Scientists Discover Neurons Must Break Their DNA to Build the Brain

The developing cerebral cortex is a crowded landscape where newborn neurons must navigate narrow interstitial gaps to reach their final positions. A new study in Nature shows that this mechanical journey triggers widespread double‑strand DNA breaks, a phenomenon previously thought to be pathological rather than physiological. The researchers demonstrated that topoisomerase IIβ, an enzyme that transiently cleaves DNA to relieve torsional stress, becomes trapped during the squeezing process, leaving temporary cuts in the genome. By reproducing these constraints in microfluidic channels, the team visualized the damage in real time, establishing a direct link between physical migration and genomic stress.

Crucially, the breaks are not fatal; neurons employ the non‑homologous end joining pathway to seal the lesions within roughly 24 hours. The study found that the damage is preferentially located in genomic regions that are not actively transcribed, sparing essential genes and preserving cellular function. In contrast, cancer cells forced through the same channels exhibit random, lethal damage. Mice engineered to lack Ligase 4, a key NHEJ component, appear normal at birth but develop progressive balance deficits as adults, suggesting that incomplete repair can manifest as subtle neurological phenotypes.

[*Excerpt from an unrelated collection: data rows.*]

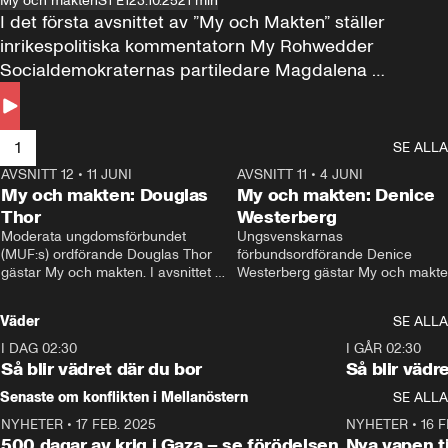
My och makten
S1 E1
23.10.25
21 min
I det första avsnittet av ”My och Makten” ställer 
inrikespolitiska kommentatorn My Rohwedder 
Socialdemokraternas partiledare Magdalena 
Andersson till svars.
1
SE ALLA
AVSNITT 12
•
11 JUNI
26:27
AVSNITT 11
•
4 JUNI
2
My och makten: Douglas
My och makten: Denice
Thor
Westerberg
Moderata ungdomsförbundet 
Ungsvenskarnas 
(MUF:s) ordförande Douglas Thor 
förbundsordförande Denice 
gästar My och makten. I avsnittet 
Westerberg gästar My och makten.
diskuteras tonårsutvisningarna och 
avsnittet diskuteras migrationsfrå
hur Moderaterna ska locka väljare till 
och hur SD ska locka kvinnliga 
Väder
SE ALLA
valet i höst. 
väljare. 
I DAG 02:30
1:06
I GÅR 02:30
Så blir vädret där du bor
Så blir vädr
Senaste om konflikten i Mellanöstern
SE ALLA
NYHETER
•
17 FEB. 2025
0:45
NYHETER
•
16 F
500 dagar av krig i Gaza – se förödelsen
Nya vapen ti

These findings reshape our understanding of neuronal genome dynamics, implying that controlled DNA breakage and repair may contribute to the mosaicism observed among individual neurons. If early‑life lesions leave lasting epigenetic or mutational marks, they could influence susceptibility to neurodevelopmental and neurodegenerative disorders later in life. The work opens new avenues for investigating how mechanical forces intersect with genome stability, and whether modulating topoisomerase activity or enhancing repair pathways might mitigate disease risk. As the field moves toward single‑cell genomics, this mechanistic insight offers a fresh lens on brain diversity and pathology.